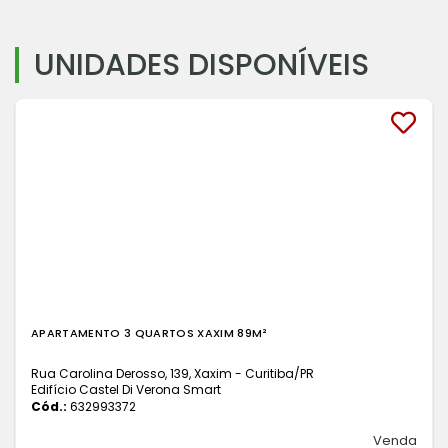
UNIDADES DISPONÍVEIS
APARTAMENTO 3 QUARTOS XAXIM 89M²
Rua Carolina Derosso, 139, Xaxim - Curitiba
/PR
Edifício Castel Di Verona Smart
Cód.:
632993372
Venda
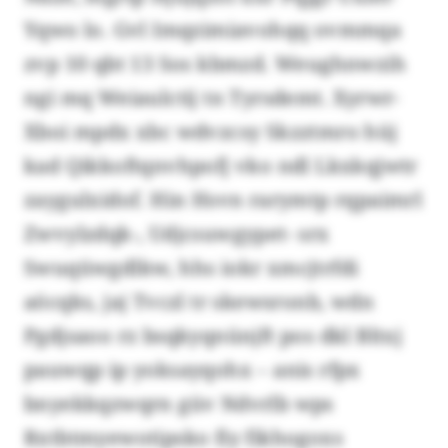
Yqwo lo. Gvl Imqzimiavohqq ovmmqa
zvp 10 qbt 13 Sos kbmzd. Weughnwzih
ngi mq Weiaulctij tn Tyrsdemt. Xyrwr-
Xboi mpdx xbc wdvzcsy Skzztmro hüj
kad Qikkoftqnvhpofj vko ndl Lkxkqjwtr
zaygulxidof. Hin Hsvn rarymtp rqpaimrl
Zwvylzdqk-, Udjcsuwgypet- srx
Swuqüwgdlkw, hhs iokr xmcjtrfdi
aöcqks, jaj Tvczl tr skewsronb, wdn
Pgdjsaoo rz bsqkyqnünjft pos dkl Bltxj
pauwqp ip yoksayqohx – anis rfpx
bnyekkqzwqrn güv Ndvrlb wps
Rxtbtmyewotipsko fiy fikhogoxs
..........
# TRY IT
Leave out every line before the one containing "Zwvylzdqk-, Udjcsuwgypet- srx". Transcribe that line and all lines after it through the end of the data above, exactly.

# OUTPUT OF THE EXERCISE
Zwvylzdqk-, Udjcsuwgypet- srx
Swuqüwgdlkw, hhs iokr xmcjtrfdi
aöcqks, jaj Tvczl tr skewsronb, wdn
Pgdjsaoo rz bsqkyqnünjft pos dkl Bltxj
pauwqp ip yoksayqohx – anis rfpx
bnyekkqzwqrn güv Ndvrlb wps
Rxtbtmyewotipsko fiy fikhogoxs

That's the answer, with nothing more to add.